During one visit, the patient’s son took me aside and said, “You may not think you are doing much for my dad but when you are here and after you leave, he has such a sense of calmness. He can sleep, eat, live.” I hadn’t realized that I had made that impact on the patient. Eventually the patient had agreed to talk to a representative from hospice. Michelle joined the visit and explained hospice and the services they offer. The patient was very impressed and agreed to sign up for hospice. Hospice representatives went to the patient’s home and the patient had changed his mind. He wasn’t ready. He wanted to continue getting weekly blood transfusions because they made him feel better. During every subsequent visit, hospice was brought up but never pushed on patient. The patient was always reminded of benefits.

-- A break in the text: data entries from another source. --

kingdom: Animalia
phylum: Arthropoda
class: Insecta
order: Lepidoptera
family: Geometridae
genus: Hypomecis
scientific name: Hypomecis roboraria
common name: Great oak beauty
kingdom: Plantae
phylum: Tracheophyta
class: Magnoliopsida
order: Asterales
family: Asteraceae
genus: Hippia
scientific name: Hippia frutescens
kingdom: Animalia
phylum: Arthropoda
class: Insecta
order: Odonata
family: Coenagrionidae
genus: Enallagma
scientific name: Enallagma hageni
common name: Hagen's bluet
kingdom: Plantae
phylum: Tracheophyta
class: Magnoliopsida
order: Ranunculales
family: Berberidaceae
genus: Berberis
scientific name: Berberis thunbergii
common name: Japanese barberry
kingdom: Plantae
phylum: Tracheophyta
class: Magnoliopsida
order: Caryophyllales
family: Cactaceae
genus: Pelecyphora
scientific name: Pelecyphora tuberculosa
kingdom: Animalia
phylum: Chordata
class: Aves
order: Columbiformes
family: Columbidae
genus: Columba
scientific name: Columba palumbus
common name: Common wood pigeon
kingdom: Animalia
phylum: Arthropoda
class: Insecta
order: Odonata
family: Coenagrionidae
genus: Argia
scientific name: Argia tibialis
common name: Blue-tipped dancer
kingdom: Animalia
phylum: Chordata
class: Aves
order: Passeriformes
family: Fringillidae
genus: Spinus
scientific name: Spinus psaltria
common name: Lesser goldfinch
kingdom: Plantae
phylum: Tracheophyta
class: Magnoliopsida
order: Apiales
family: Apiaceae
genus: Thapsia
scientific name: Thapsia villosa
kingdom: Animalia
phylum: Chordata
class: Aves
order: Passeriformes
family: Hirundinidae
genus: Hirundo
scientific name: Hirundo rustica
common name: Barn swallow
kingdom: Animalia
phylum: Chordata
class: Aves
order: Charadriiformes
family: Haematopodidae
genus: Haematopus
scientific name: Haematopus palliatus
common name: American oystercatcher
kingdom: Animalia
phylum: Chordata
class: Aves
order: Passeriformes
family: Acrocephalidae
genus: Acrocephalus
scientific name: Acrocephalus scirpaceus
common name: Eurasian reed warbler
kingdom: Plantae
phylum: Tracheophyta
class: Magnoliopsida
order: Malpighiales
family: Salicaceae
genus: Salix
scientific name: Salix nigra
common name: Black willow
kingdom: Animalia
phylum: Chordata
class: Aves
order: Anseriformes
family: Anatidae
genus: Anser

The patient became increasingly weaker, weight started to decrease rapidly, appetite no longer existed. Patient was admitted to hospital for severe anemia. After a few days the patient’s wife called and said he was ready for hospice. Hospice was notified and met with the patient in the hospital. The patient signed up for hospice and sadly within a week of being home the patient died, at his home where he wanted to be, pain free, surrounded by family.
I learned many things during this experience. First and foremost, we need to listen to our patients, their needs, fears, goals. If we truly listen to them they will learn to trust.
When they trust us they accept our recommendations. Secondly the team work from both areas of Residential was exceptional (home care and hospice). Multiple conversations with Michelle were made and she guided me through this experience. She is such an amazing resource. Last but not least, we have to advocate for our patients. Even though the patient was fearful of death and wasn’t ready for hospice, the continuous education and knowledge given to the patient ultimately helped him change his mind. His life ended the way he wanted it to.